I'll spare the color commentary and just post up the rest catalog style, in no particular order. These are all BBC releases, except for the last one, "Pantalone's Pantomime," which is part of HMV's "Stories in Movement" series. Click here for a view of another ep from this series. And make sure to check out my friends A Sound Awareness and Unmann-Wittering for more radiophonic treats. Also check out Jonny Trunk's "music and movement" page here.
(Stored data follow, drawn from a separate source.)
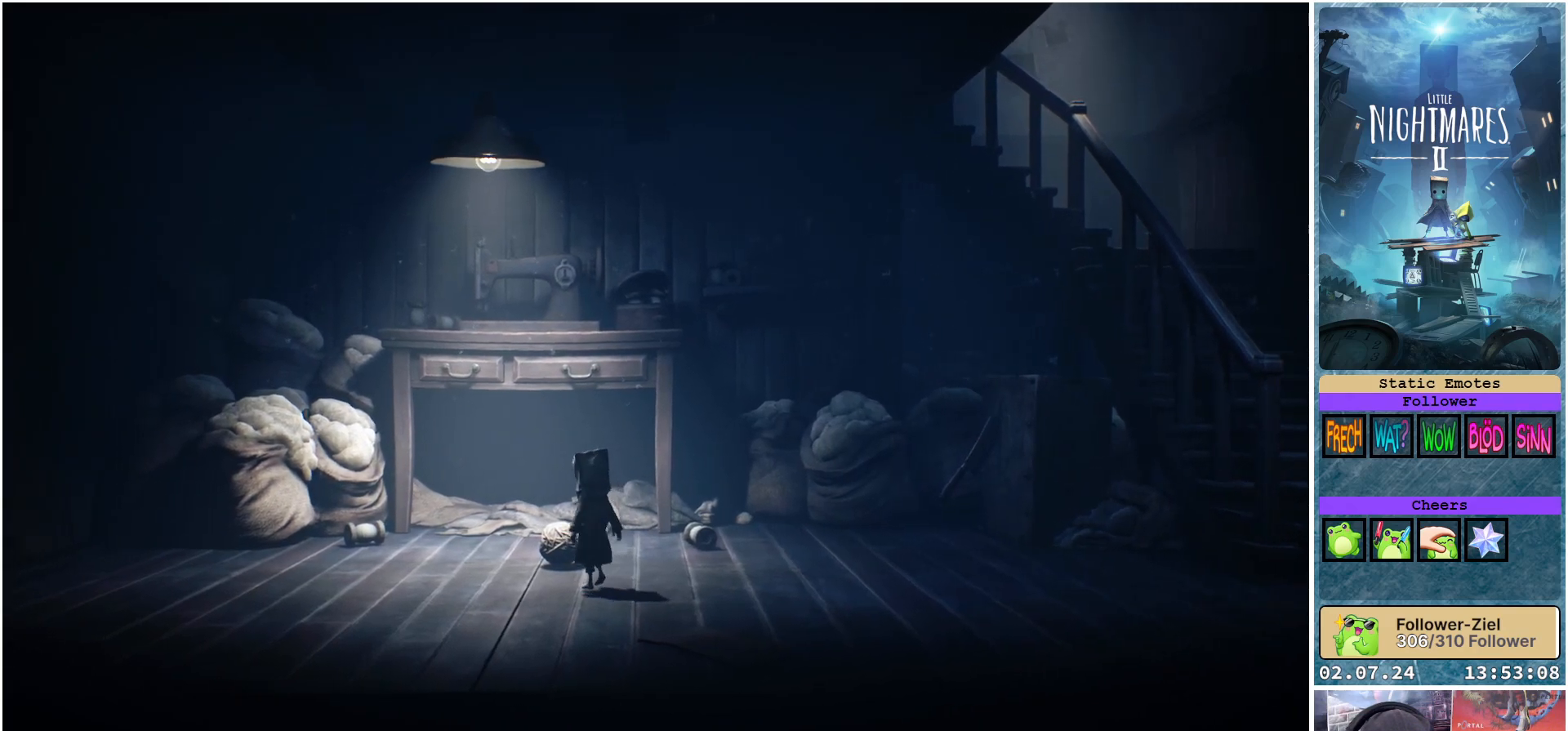
{"buttons": [], "left_stick": "up-left", "right_stick": "center", "events": []}
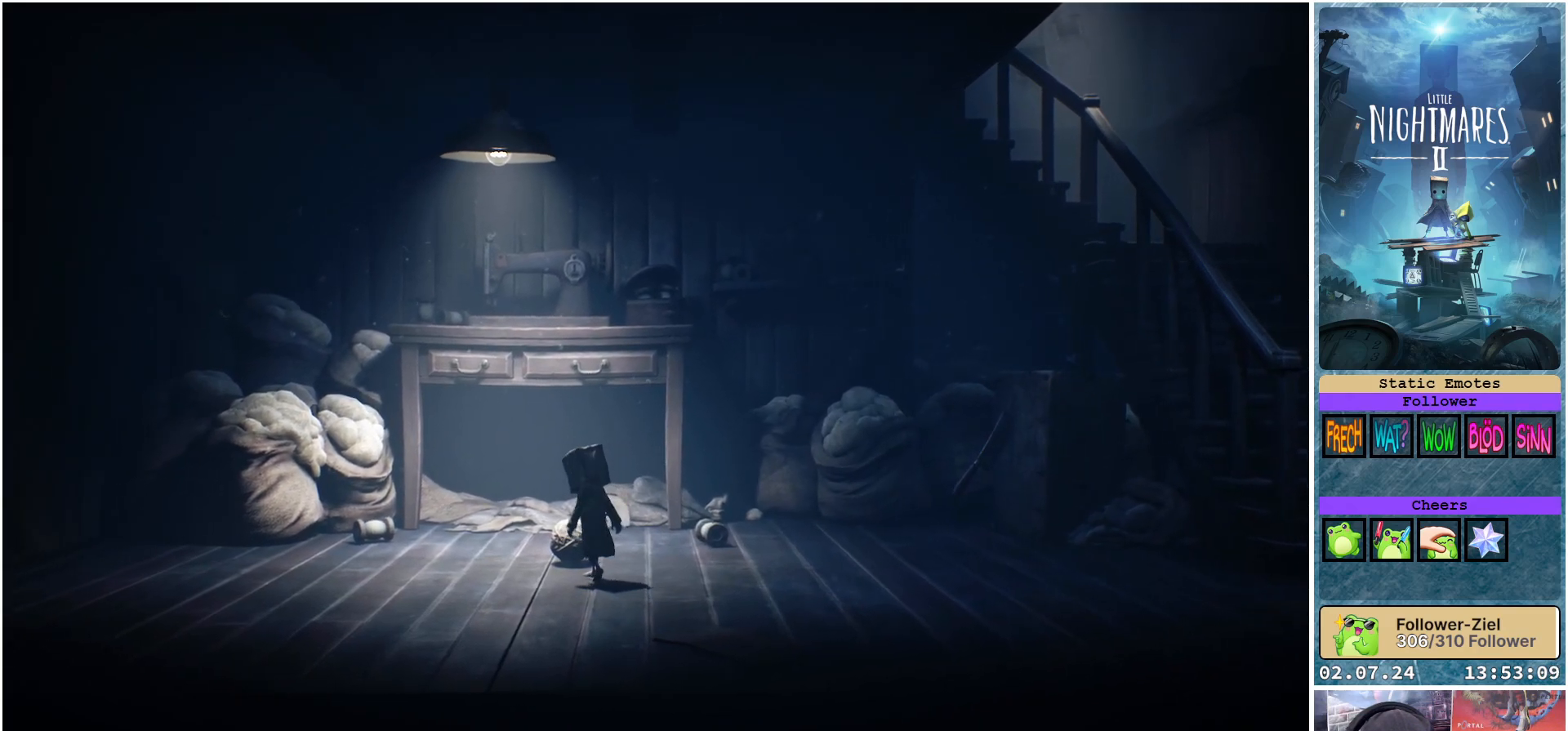
{"buttons": ["R1"], "left_stick": "center", "right_stick": "center", "events": [[33, "R1", "down"], [217, "left_stick", "center"]]}
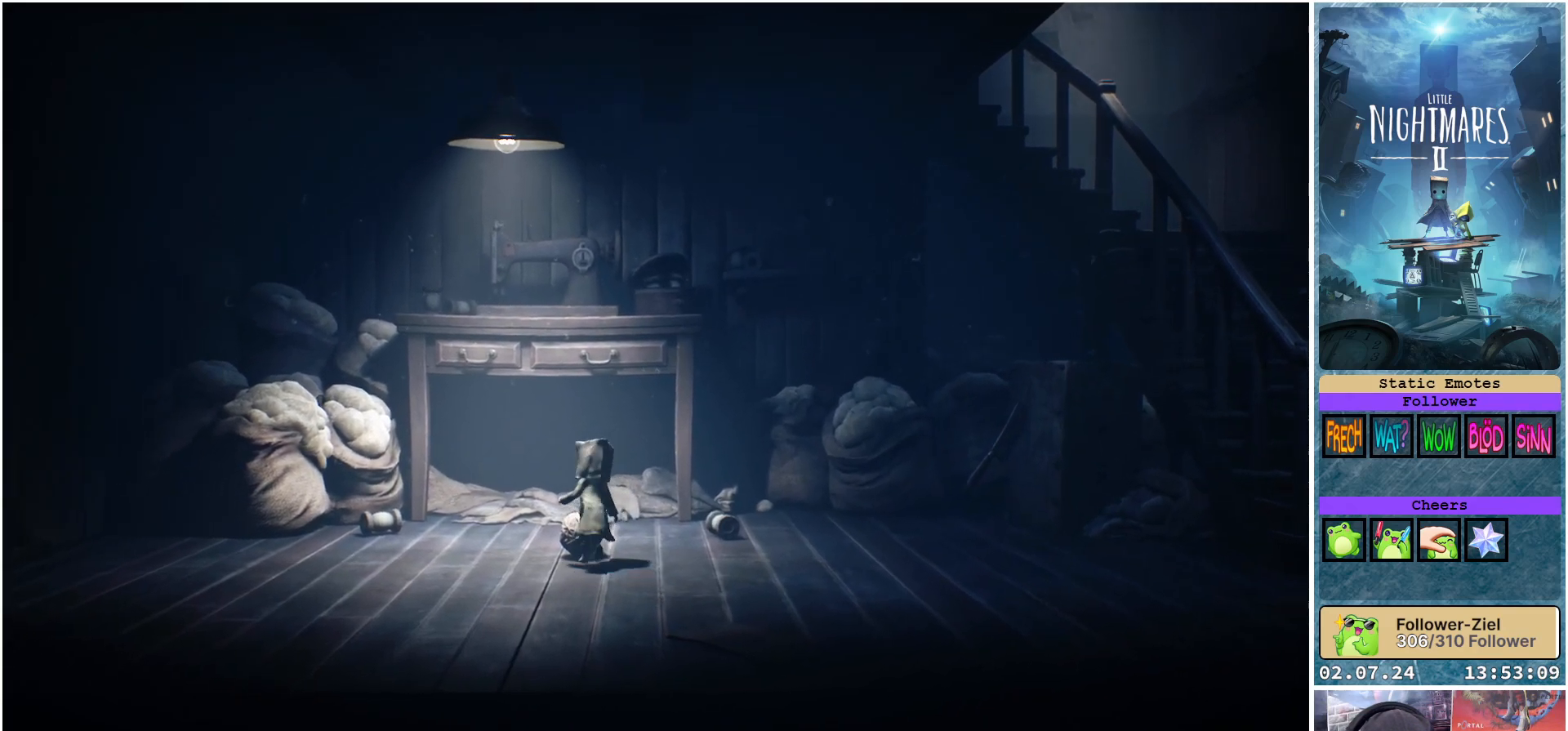
{"buttons": ["R1"], "left_stick": "center", "right_stick": "center", "events": []}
(sleeve by Andrew Prewett, music by Malcolm Clarke)

(music by Vera Gray)

Oh, and here's a cool package accompanying the BBC record "Decimal Points." The record sucks, and my copy is also incredibly warped. The packaging is cool though!

Wednesday, May 12, 2010


A while ago a friend told me about the online archive of the National Film Board of Canada. Wow! As of 2009 you can stream pretty much the whole back catalog of documentaries, indie dramas, nature shows, children's programming and animations, all the way back to weird post-war stuff by Arthur Lipsett and Norman McLaren. Yet more confirmation that things in Canada are just cooler than in the states. Here is one of my favorites -- a short film called "Angel" with music by Leonard Cohen. I love the dog and polka-dotted angel wings in the photo-negative black-and-white palette (there's a version on youtube that reverses the coloration and doesn't look as cool.)

More notables:
- Cosmic Zoom by Eva Szasz (sort of like the Eames power-of-ten film)
- This is a Recorded Message by Jean-Thomas Bédard (crazy McLuhan-esque cut-out collage)
- Nobody Waved Good-bye by Don Owen (Ken Loach-y realism with fascinating female lead and annoying boyfriend)
- No Way They Want to Slow Down by Giles Walker (70s Canadian skiers in Chile!)
- VTR St-Jacques by Bonnie Sherr Klein (Montreal agit-prop coolness)

Have fun exploring!

Monday, May 10, 2010

Jean-Claude Vannier/Georges Brassens

Follow-up album to L'enfant assassin des mouches, from famed producer/arranger of Gainsbourg's Histoire de Melody Nelson. The mustache staring back at you belongs to Georges Brassens, pipe-smoking anarchist French pop troubadour. Who? I hadn't really heard of him either. Basically Vannier does to Brassens what Scott Walker does to Jacques Brel -- the album consists entirely of over-the-top instrumental raids on the Brassens songbook. The end result is trippy to say the least. French cafe music (accordians, etc.) isn't the likeliest raw material for an acid-stained psychedelic concept album, but it works in a Tim Burton/Danny Elfman bar mitzvah remix kind of way. Lots of weird treated percussion and woodwind along with the occasional drama stab, froggy-proggy groove and, er, tuba flourish, all wrapped up in Vannier's lavish string arrangements. Scary clown music or forgotten psychedelic masterpiece? What really matters, I think, are the shoes.